In September 1976, Appellant’s servicing contractor, Texas Employers Insurance Association, requested that Mrs. Rountree see Dr. Jack Kern, an orthopedic surgeon, who testified that she had suffered an injury to her left knee and the injury had aggravated her degenerative arthritis. Dr. Kern stated that she had a 5% Permanent disability or impairment to her left knee, testified that she was 75 pounds overweight at the date of his examination, and further found that she should not be seeing or receiving any further treatment from chiropractors. However, Mrs. Rountree continued to be treated by the chiropractors up until two or three weeks before trial.

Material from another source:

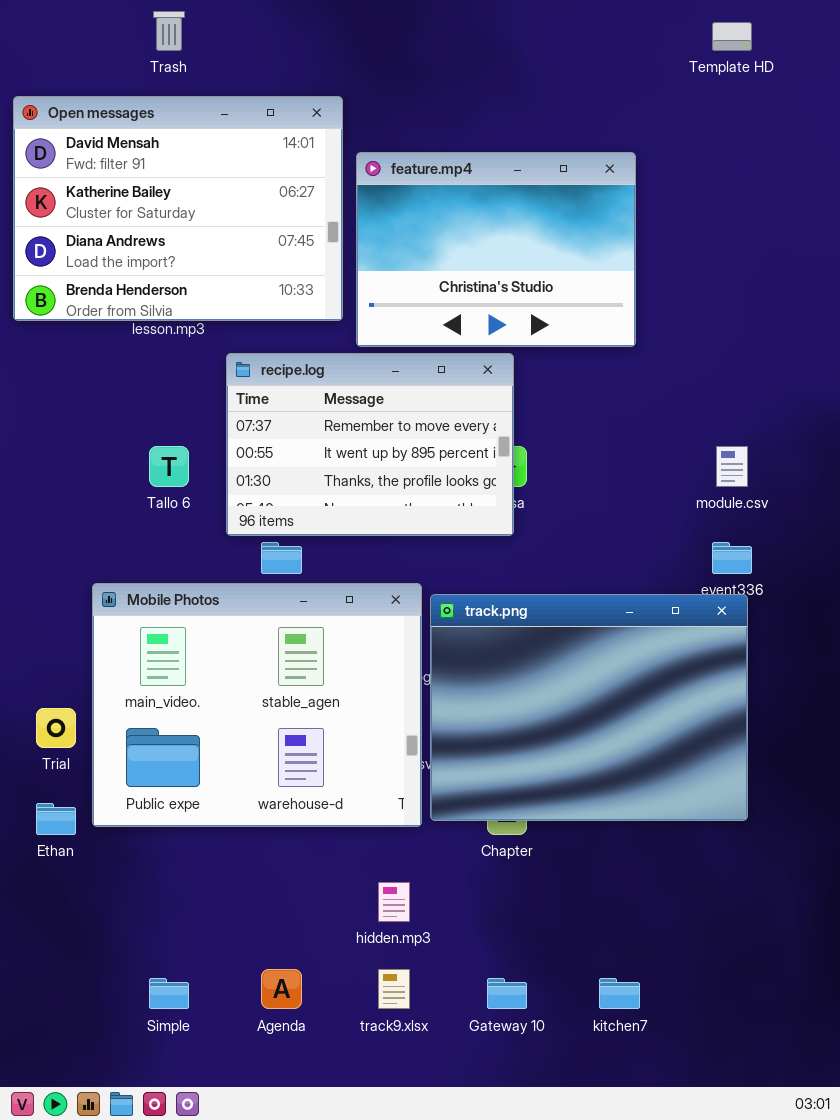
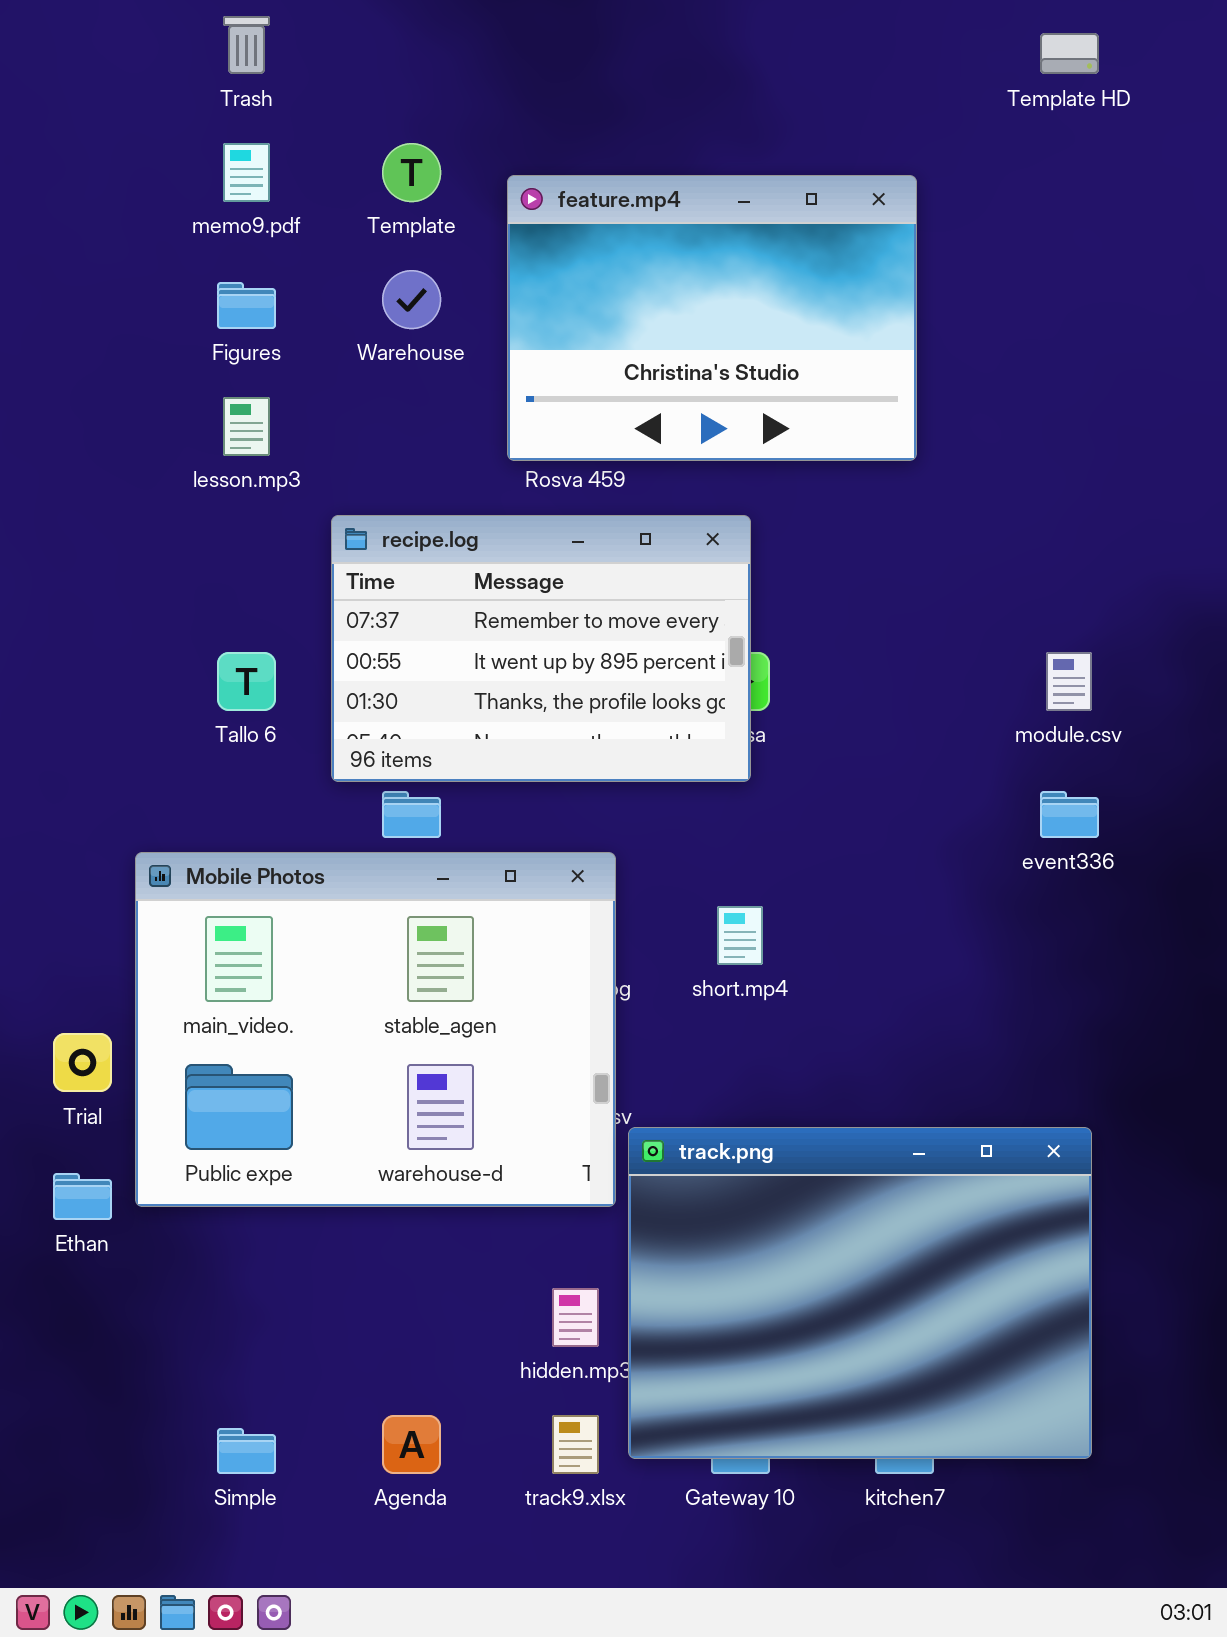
Open messages: [13,96,343,321] -> none, closed
feature.mp4: [356,152,636,347] -> [507,175,917,461], moved
track.png: [430,594,748,821] -> [628,1127,1092,1459], moved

While working for Appellant School District, and after retirement, Mrs. Rountree sold Amway, Dutchmade Products, and Aloe Vera skin care products to her friends and neighbors over the telephone and in person, as a way to supplement her income. The evidence shows that in 1976, she drove her car 6000 miles in this work; however, she did not make enough money selling these products in 1977 to require her to file an income tax return. She continued to do this selling work up to the time of trial in May 1978; however the record is silent as to what money she made from this work.
We recognize that there is conflicting testimony in the record in that Appellant has presented some medical testimony to the effect that Mrs. Rountree’s injury was not serious; whereas, Mrs. Rountree’s evidence shows a factual pattern of a leg injury which got steadily worse as time went on, without any subsidence of pain and discomfort overall. In spite of her age, discomfort, and the loss of her right eye, she was a cheerful and diligent worker, and was not the type to complain. From the record as a whole, we cannot say that the jury findings complained of are so against the great weight and preponderance of the evidence as to be manifestly wrong and unjust. The jury as trier of fact had the opportunity to see and hear the witnesses in person and to weigh their credibility. Moreover, the jury had the opportunity to observe the Claimant Mrs. Rountree’s physical condition and demeanor during the trial.
Judgment of the trial court is affirmed.